Prefeitura cria estação de higienização que borrifa uma substância química antes de as pessoas entrarem na estação da CPTM

Paula Forster e Talis Mauricio Da CNN, em São Paulo
14 de abril de 2020 às 21:13
Estação de higienização na estação Osasco da CPTM
Foto: Talis Mauricio/CNN

Com o objetivo de conter o avanço do novo coronavírus, a Prefeitura de Osasco, na Grande São Paulo, adotou uma medida inusitada. Instalou uma tenda de higienização para pessoas na entrada da principal estação de trem da cidade, na região central. 

O equipamento funciona 24 horas, a partir de borrifadores que lançam uma substância química nos pedestres que deixam ou entram na estação. O líquido é composto por hipoclorito de sódio, ou água com cloro em baixos níveis, e extrato vegetal (sabonete líquido). 

Ao passar pela Estação de Higienização, o cidadão é orientado por profissionais no local a abrir os braços. O composto higieniza roupas e pertences pessoais, como bolsas, mochilas e sacolas.

Pela inovação, o equipamento chama a atenção. Mas também desperta o interesse por um outro motivo: o custo. Segundo a Prefeitura de Osasco, o serviço foi contratado por três meses, a um preço mensal de R$ 48,5 mil – total de R$ 144 mil. O contrato se deu de forma emergencial, sem licitação, já que o município decretou estado de calamidade pública recentemente. 

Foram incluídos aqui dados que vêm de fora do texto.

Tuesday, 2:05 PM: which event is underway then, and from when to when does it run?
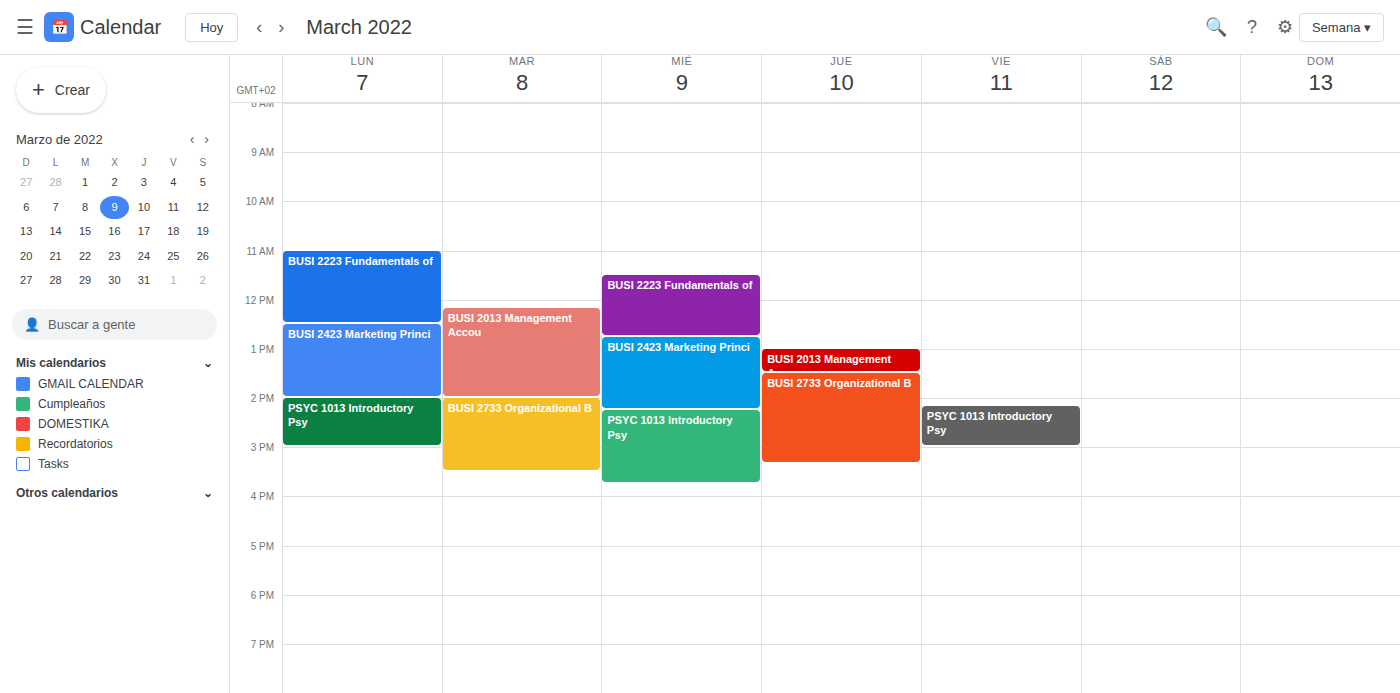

O combate à proliferação do novo coronavírus na tenda, no entanto, não é 100% eficaz. A empresa contratada para implantar e operar o sistema, a AM Serviços, informou para a CNN que a iniciativa é mais uma ação de higienização e conscientização, e não de desinfecção total do vírus. Ou seja, se a pessoa estiver contaminada, a água clorada vai baixar o nível, mas não vai garantir a imunidade total. 

A pedido da CNN, o médico infectologista Marcelo Otsuka, da Sociedade Brasileira de Infectologia, avaliou a eficiência da medida. 

“Em superfícies metálicas e vegetais, o hipoclorito é bastante eficaz. Mas para ser borrifado em pessoas precisa ser analisado os eventos adversos e o quanto tem de eficácia. Acho que todas as medidas de instrução e orientação para a população são extremamente válidas. Mas temos que tomar cuidado para que isso não dê uma falsa sensação de proteção aos indivíduos e, consequentemente, eles não façam o que realmente precisa ser feito”.

Para um combate mais eficaz ao COVID-19, a empresa informa que o equipamento conta no local com pias nas laterais, para a lavagem das mãos dos pedestres, e a disponibilidade de álcool em gel. 

O prefeito de Osasco, Rogério Lins, avalia como positiva a iniciativa. “Não temos medido esforços no combate ao coronavírus. Temos buscado alternativas para reduzir a disseminação do vírus. No entanto, ainda enfrentamos dificuldades do entendimento da população, que insiste em não respeitar o isolamento social, sendo que o isolamento é uma das medidas mais importantes no combate ao vírus”, disse.

Segundo a prefeitura, mesmo com a quarentena cerca de 80 mil pessoas ainda circulam pela região centrão de Osasco. Por isso a importância de uma ação de conscientização e orientação da população, segundo o prefeito. Em dias normais, o centro recebe até 350 mil pessoas. 

A empresa contratada para prestar o serviço diz que o equipamento segue as especificações do Conselho Federal de Química, que integra o Technical Brief, da Organização Mundial de Saúde, no enfrentamento à pandemia do coronavírus.